Layman is more of a PF. And even if GSW wanted to trade DLo to Minn it wouldn’t be for Wiggins. It would probably be for Covington, Layman (this all would take place after Dec 15th), Okogie and a protected 1st. The Warriors might even throw in Jacob Evans if the Wolves want him. Dubs would need quite a few unprotecteds for Wiggins.
GSW would get the firsts back, prob. more. There would be a lot of details to work out still, and Russell would get a test run first. Maybe Russell works out and Klay doesn’t mind the 3 and Draymond doesn’t mind another boy wonder…
But Wiggins is a good fallback plan. They probably took Russell a bit impulsively, knowing they could recover the asset level.

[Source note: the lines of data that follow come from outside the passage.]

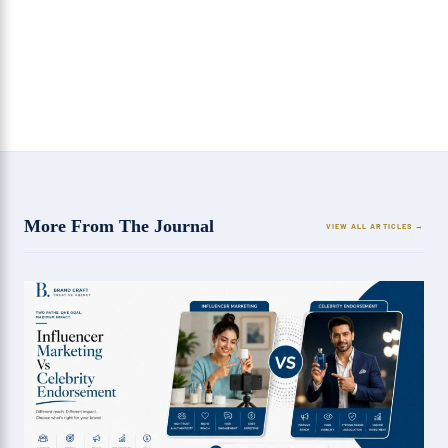
3 Benefits of Hiring a SEO Agency in Chandigarh
More From The Journal
VIEW ALL ARTICLES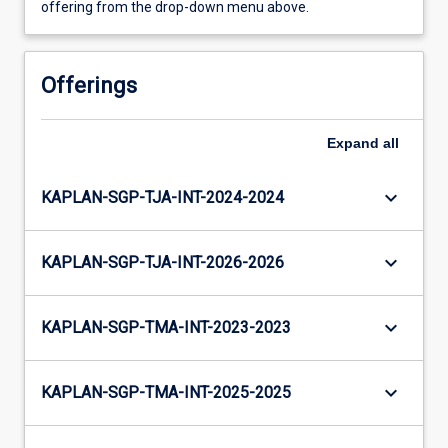
offering from the drop-down menu above.
Offerings
Expand
all
keyboard_arrow_down
KAPLAN-SGP-TJA-INT-2024-2024
keyboard_arrow_down
KAPLAN-SGP-TJA-INT-2026-2026
keyboard_arrow_down
KAPLAN-SGP-TMA-INT-2023-2023
keyboard_arrow_down
KAPLAN-SGP-TMA-INT-2025-2025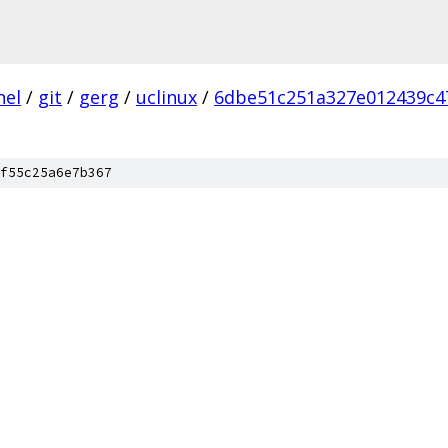
nel
/
git
/
gerg
/
uclinux
/
6dbe51c251a327e012439c4
f55c25a6e7b367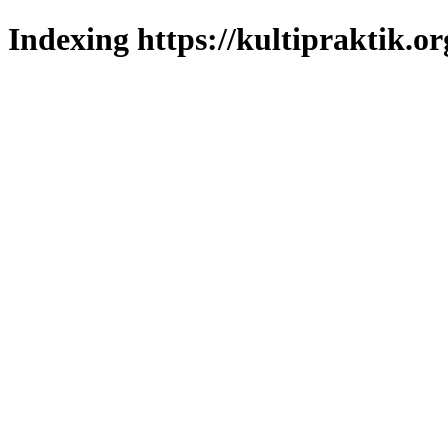
Indexing https://kultipraktik.or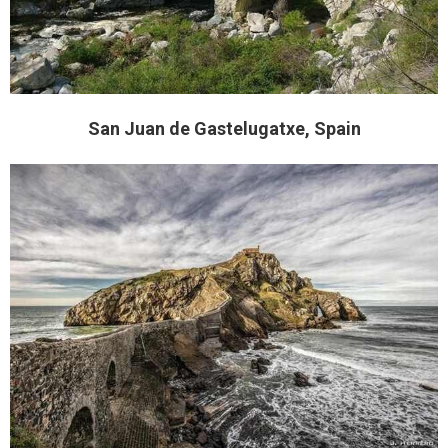
San Juan de Gastelugatxe, Spain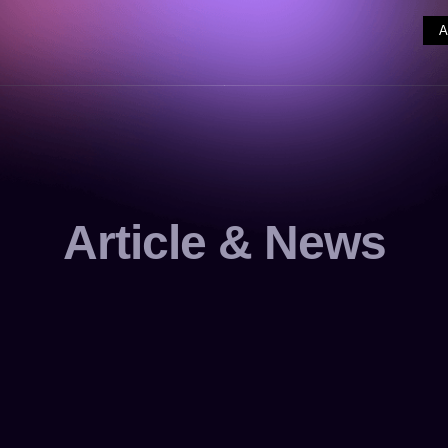
Article & News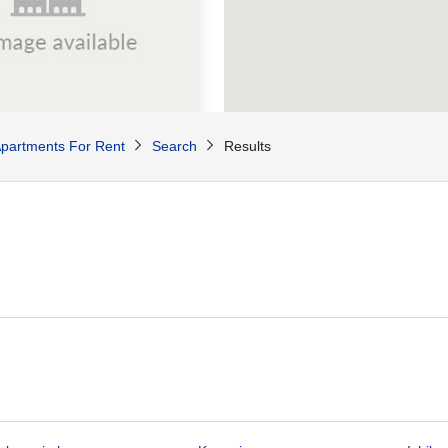
00
partments For Rent
Search
Results
/Mo
74
sq.m
se Yokohama
Yamashita-cho, Naka-ku, Yokohama City, Kanagawa Pref.
Negishi Line Ishikawacho Sta. / 7 min. walk
roperties available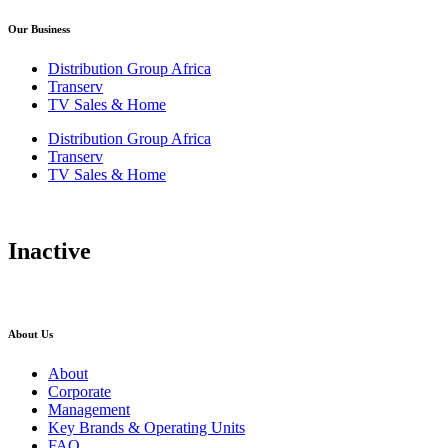
Our Business
Distribution Group Africa
Transerv
TV Sales & Home
Distribution Group Africa
Transerv
TV Sales & Home
Inactive
About Us
About
Corporate
Management
Key Brands & Operating Units
FAQ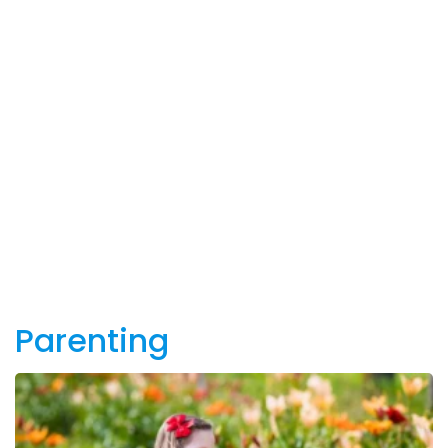
Parenting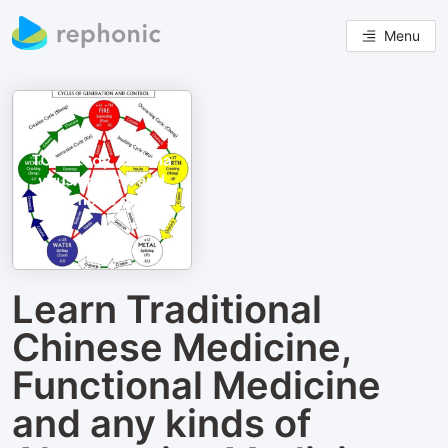
Menu
Learn Traditional
Chinese Medicine,
Functional Medicine
and any kinds of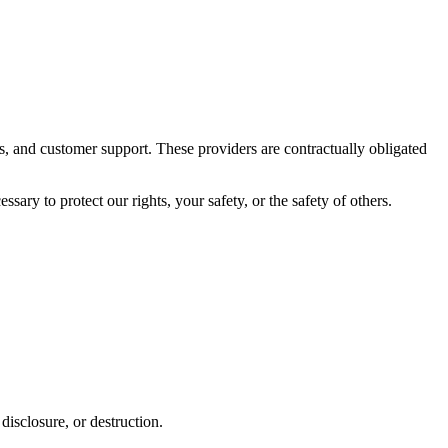
s, and customer support. These providers are contractually obligated
ary to protect our rights, your safety, or the safety of others.
disclosure, or destruction.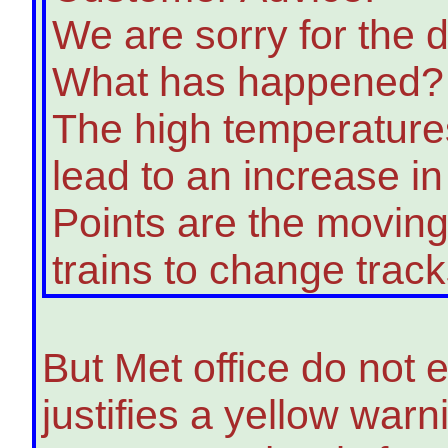
We are sorry for the d
What has happened?
The high temperatures
lead to an increase in 
Points are the moving
trains to change track
But Met office do not
justifies a yellow war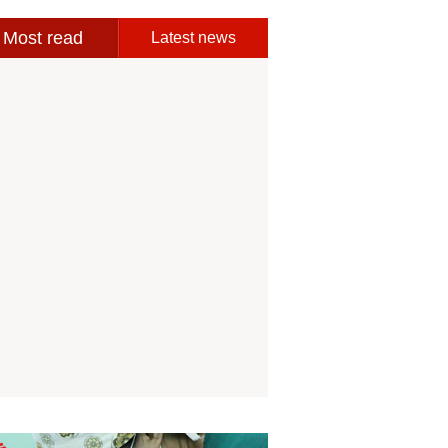
Most read
Latest news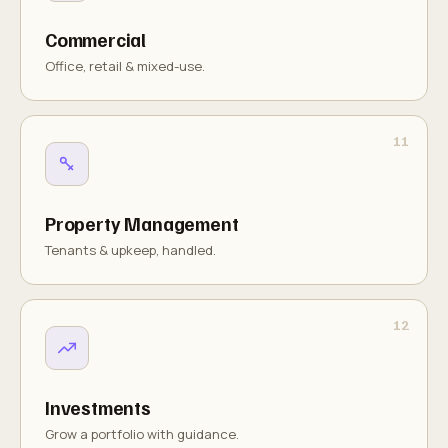
Commercial
Office, retail & mixed-use.
Property Management
Tenants & upkeep, handled.
Investments
Grow a portfolio with guidance.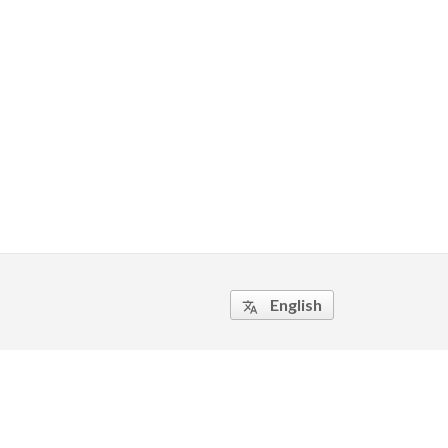
English
translate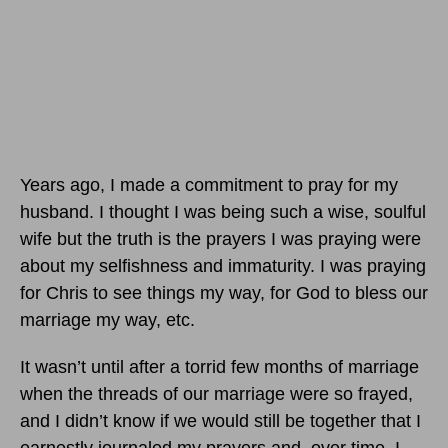
Years ago, I made a commitment to pray for my
husband. I thought I was being such a wise, soulful
wife but the truth is the prayers I was praying were
about my selfishness and immaturity. I was praying
for Chris to see things my way, for God to bless our
marriage my way, etc.
It wasn’t until after a torrid few months of marriage
when the threads of our marriage were so frayed,
and I didn’t know if we would still be together that I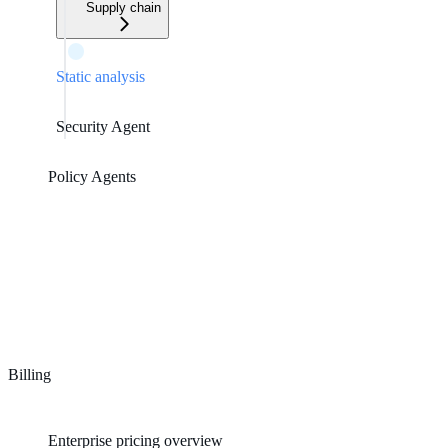
Supply chain
Static analysis
Security Agent
Policy Agents
Billing
Enterprise pricing overview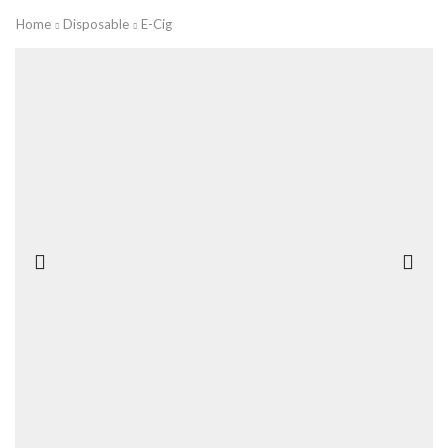
Home
Disposable
E-Cig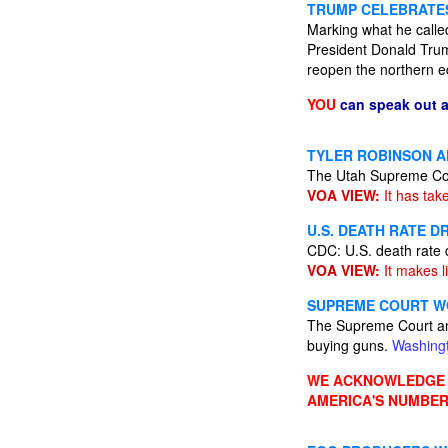
TRUMP CELEBRATES
Marking what he calle
President Donald Trum
reopen the northern e
YOU
can speak out 
TYLER ROBINSON A
The Utah Supreme Cour
VOA VIEW:
It has tak
U.S. DEATH RATE D
CDC: U.S. death rate d
VOA VIEW:
It makes li
SUPREME COURT WO
The Supreme Court anno
buying guns.
Washing
WE ACKNOWLEDGE A
AMERICA'S NUMBER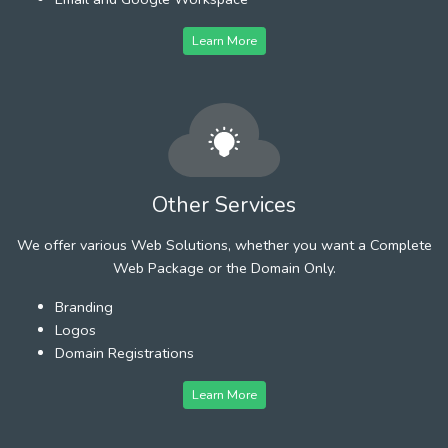
Learn More
Other Services
We offer various Web Solutions, whether you want a Complete
Web Package or the Domain Only.
Branding
Logos
Domain Registrations
Learn More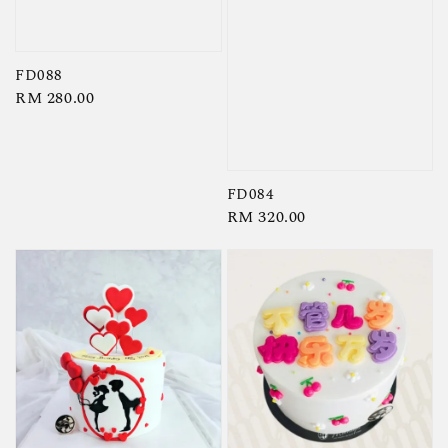
FD088
Regular
RM 280.00
price
FD084
Regular
RM 320.00
price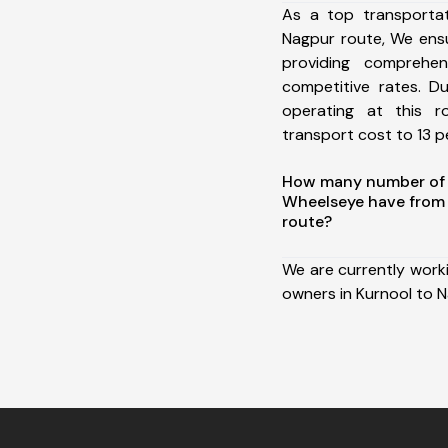
As a top transporta
Nagpur route, We ens
providing comprehens
competitive rates. D
operating at this 
transport cost to 13 pe
How many number of a
Wheelseye have from
route?
We are currently work
owners in Kurnool to N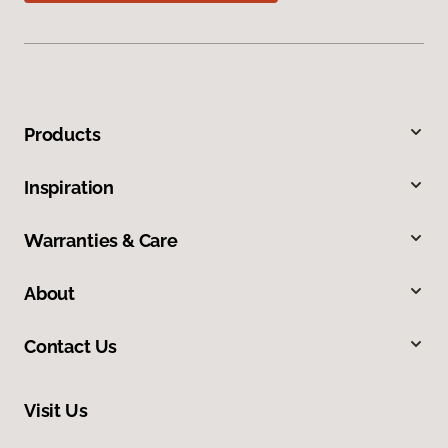
Products
Inspiration
Warranties & Care
About
Contact Us
Visit Us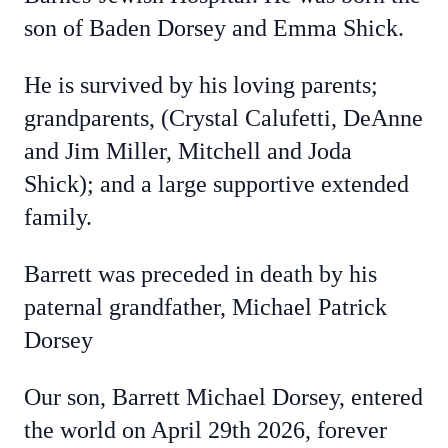
son of Baden Dorsey and Emma Shick.
He is survived by his loving parents;
grandparents, (Crystal Calufetti, DeAnne
and Jim Miller, Mitchell and Joda
Shick); and a large supportive extended
family.
Barrett was preceded in death by his
paternal grandfather, Michael Patrick
Dorsey
Our son, Barrett Michael Dorsey, entered
the world on April 29th 2026, forever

So the Blazers don’t get anything back?
Why are the Wolves going to a hard cap with a sign and trade for a player like Layman? Surely you can get someone like him on a vet’s minimum and still keep your cap flexibility. I understand giving up the flexibility for a game changer like Durant or Irving or even someone like Russell or Kemba, but Jake Layman just doesn’t make sense in this scenario.
See Luke’s response for MC.
Thank you. I broke one of my cardinal rules. I should have read all the comments first, especially Luke Adams’s because they usually answer your questions before you ask them.
I wish I was younger. If I was, I would change my name to Bojan Dubljevic. I’m probably too old to pull off something like that now, but wow is that a great name to say.
Yo B-Dubs wassup. Would you still be hiflew, thats better, in case a Bogdan Dubljevic signs on.
Greatest part of Bogdon’s draft day was when ESPN had Bojan’s EuroLeague clips playing on stage in the background.
Thank Goodness the T-Wolves were able to retain the draft rights to Henk Norel – he’s just about ready !!